The European Union has adopted some cybersecurity policy and legal measures, which the United Kingdom no longer has to follow. References to the European Union in the UK cybersecurity strategy and the latest strategy progress report are infrequent and unimportant compared with the emphasis on the United Kingdom’s global leadership in this area. Whether this leadership continues post-Brexit is not clear because, in part, the United Kingdom’s influence has been connected with its participation and stature in the European Union. Another open question involves whether the political dislocation and economic fallout from Brexit will cause cybersecurity to become less important in British policymaking and less well funded by Parliament.

Brexit also should not upend British cooperation with the United States on national security matters, including intelligence sharing. The United Kingdom has been part of the “Five Eyes” during its EU membership, and Brexit will not affect its status in this intelligence cooperation arrangement. Again, the major concern is whether short- and long-term political and economic costs from Brexit will weaken British national security and intelligence capabilities, making the United Kingdom less important for U.S. national security and cybersecurity interests.

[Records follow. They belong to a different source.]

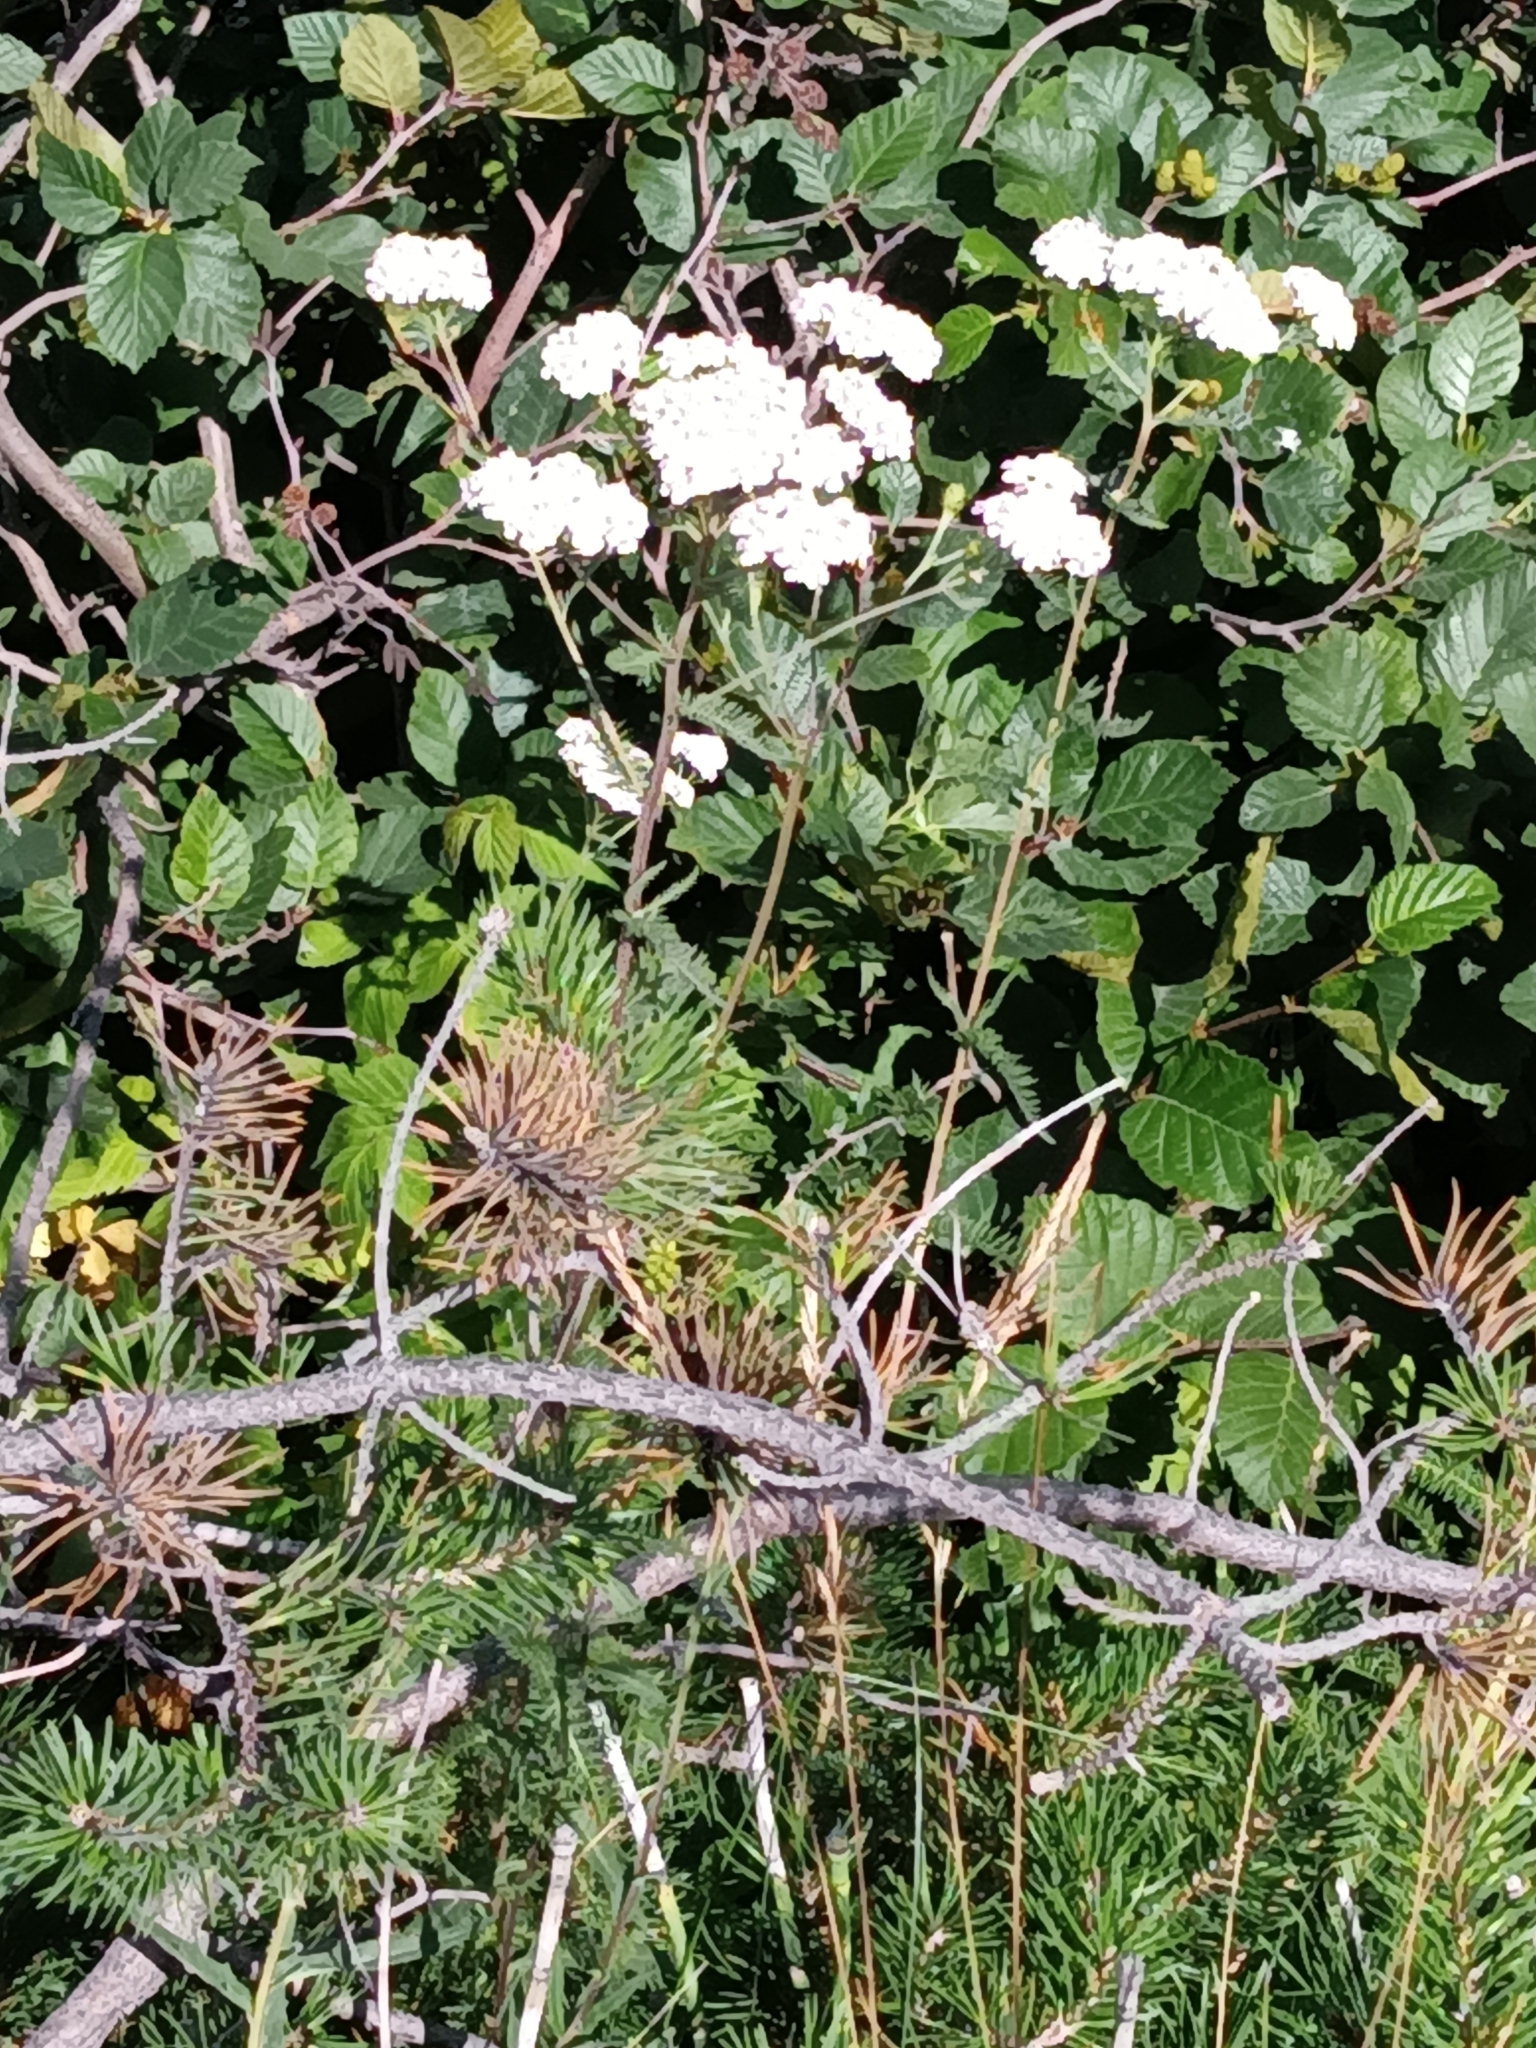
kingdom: Plantae
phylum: Tracheophyta
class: Magnoliopsida
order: Asterales
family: Asteraceae
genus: Achillea
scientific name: Achillea millefolium
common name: Yarrow
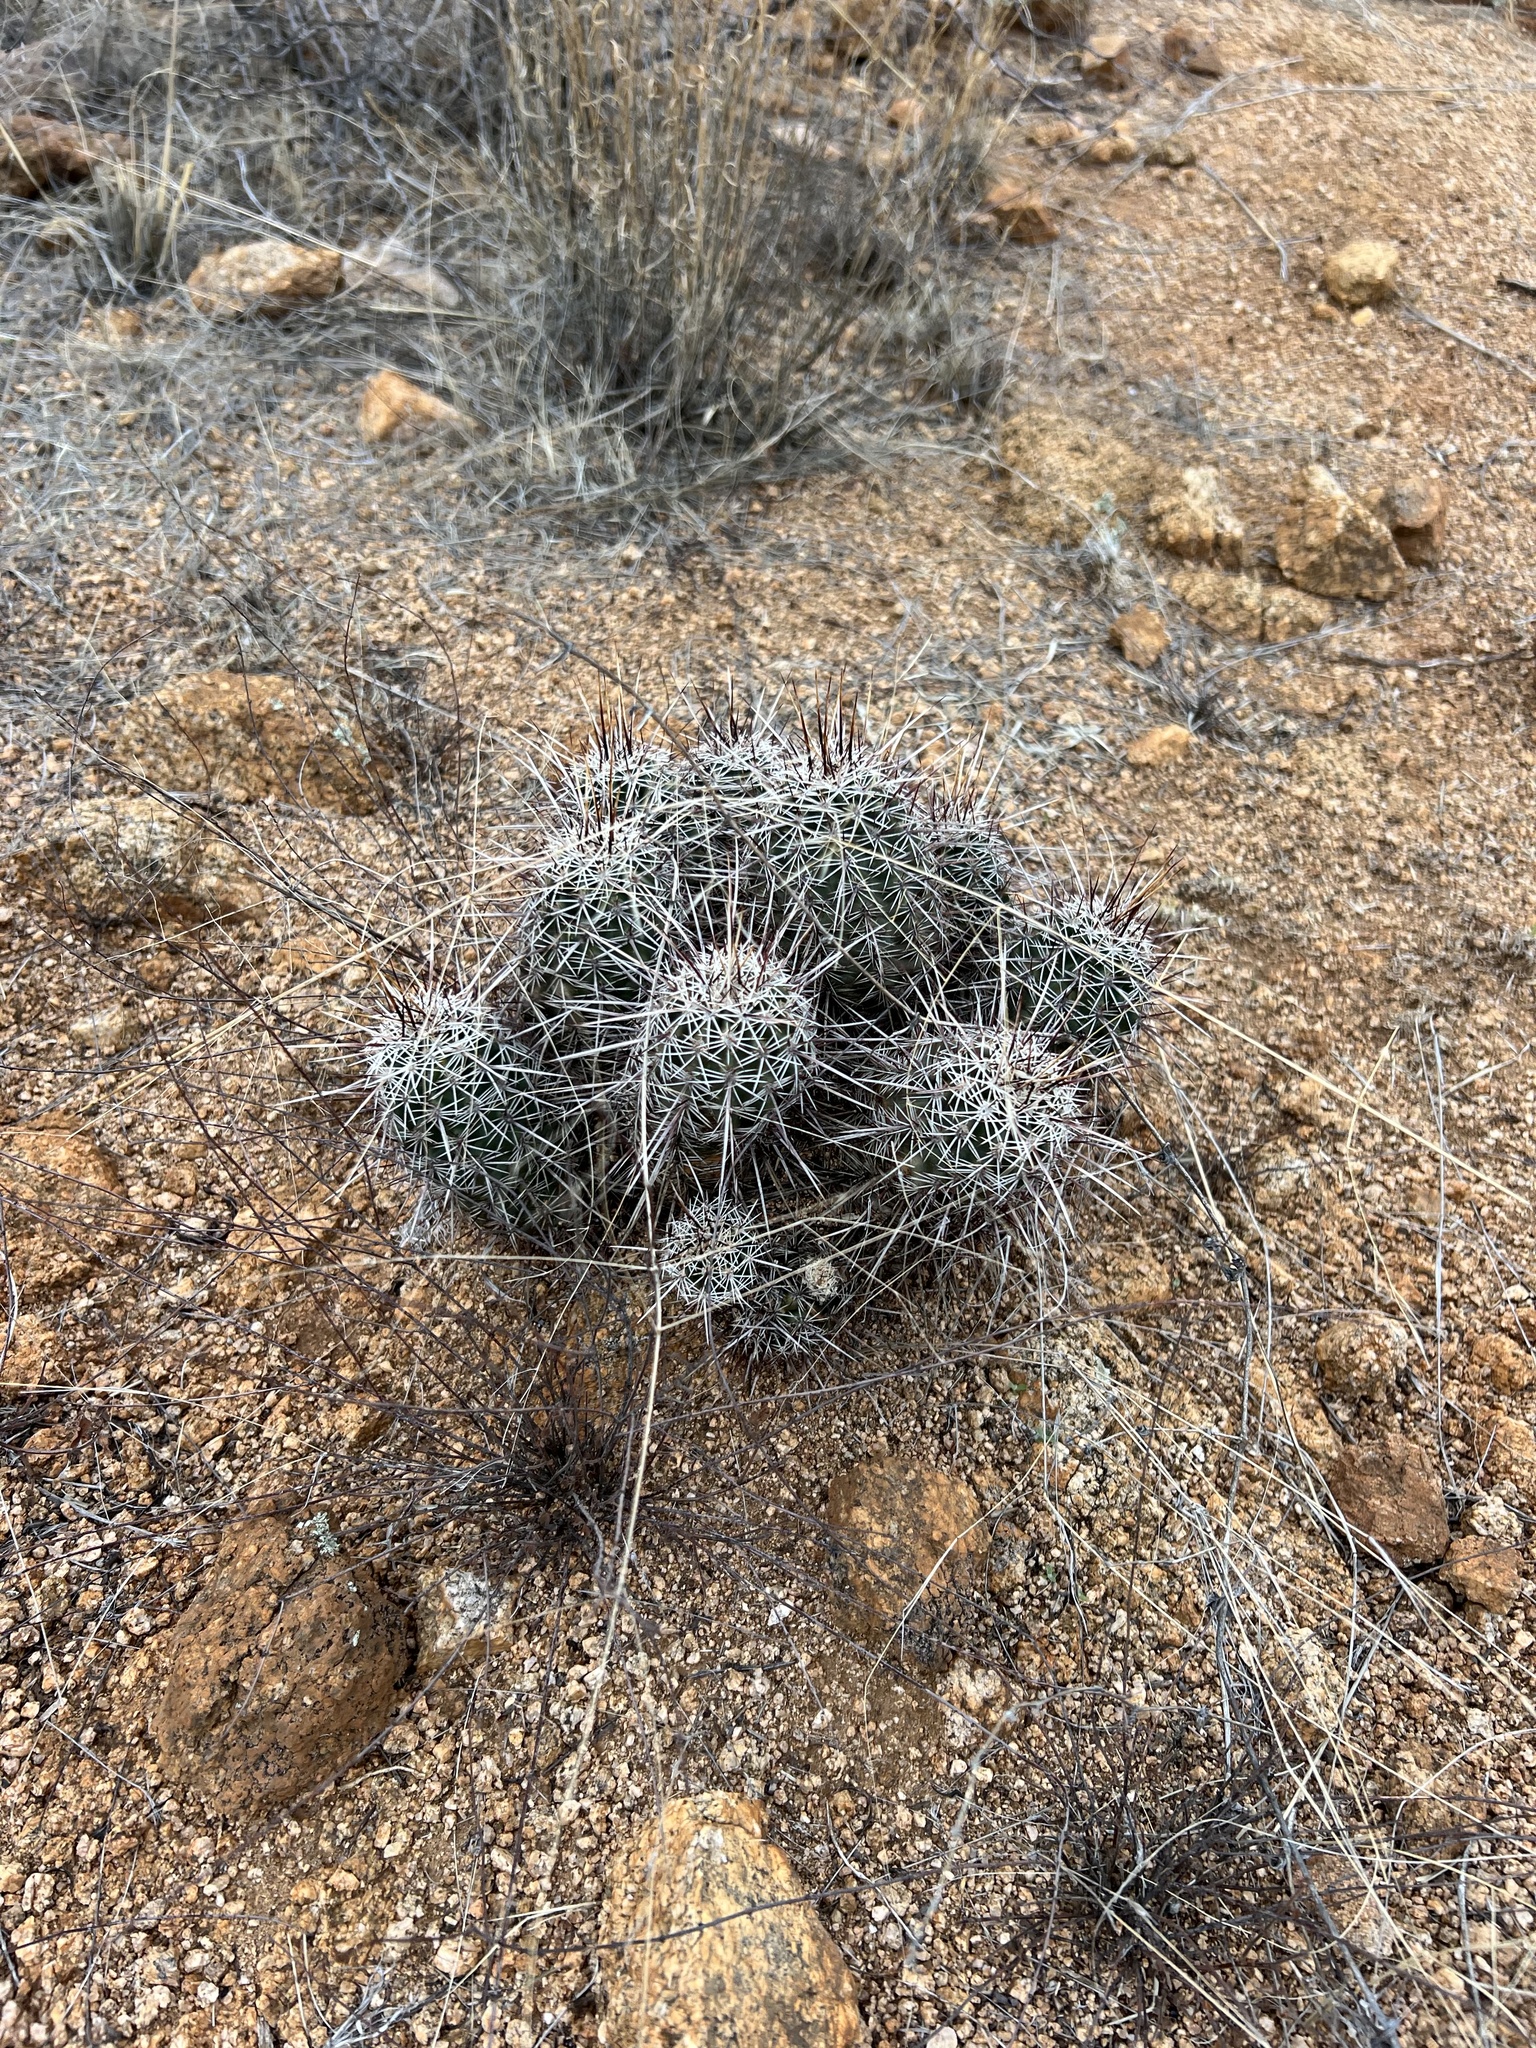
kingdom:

“We want our country back”

The Brexit referendum result simultaneously caused incredulity that the United Kingdom is leaving the most important community of European democracies in history and celebration that Britons exercised their power of democratic self-government. What Brexit means for democratic countries and the liberal international order that democracies crafted is important for cyber policy. Certainly, the “Leave” and “Remain” campaigns underscored social media’s importance in democratic politics, with the Leave effort apparently winning this battle. But Brexit has deeper implications.

The referendum unleashed among Britons a desire to regain sovereignty, raising fears this attitude might spread within the United Kingdom, the European Union, and beyond. Similar impulses increasingly appear in cyberspace politics, with countries complaining about losing sovereign control as the internet creates vulnerabilities to outside forces. These concerns feed, in various ways, a momentum toward “internet sovereignty,” where countries seek to assert their borders and jurisdiction on the internet. After Brexit, are we facing a convergence of demands for national and internet sovereignty that might transform how nation-states behave in real space and cyberspace?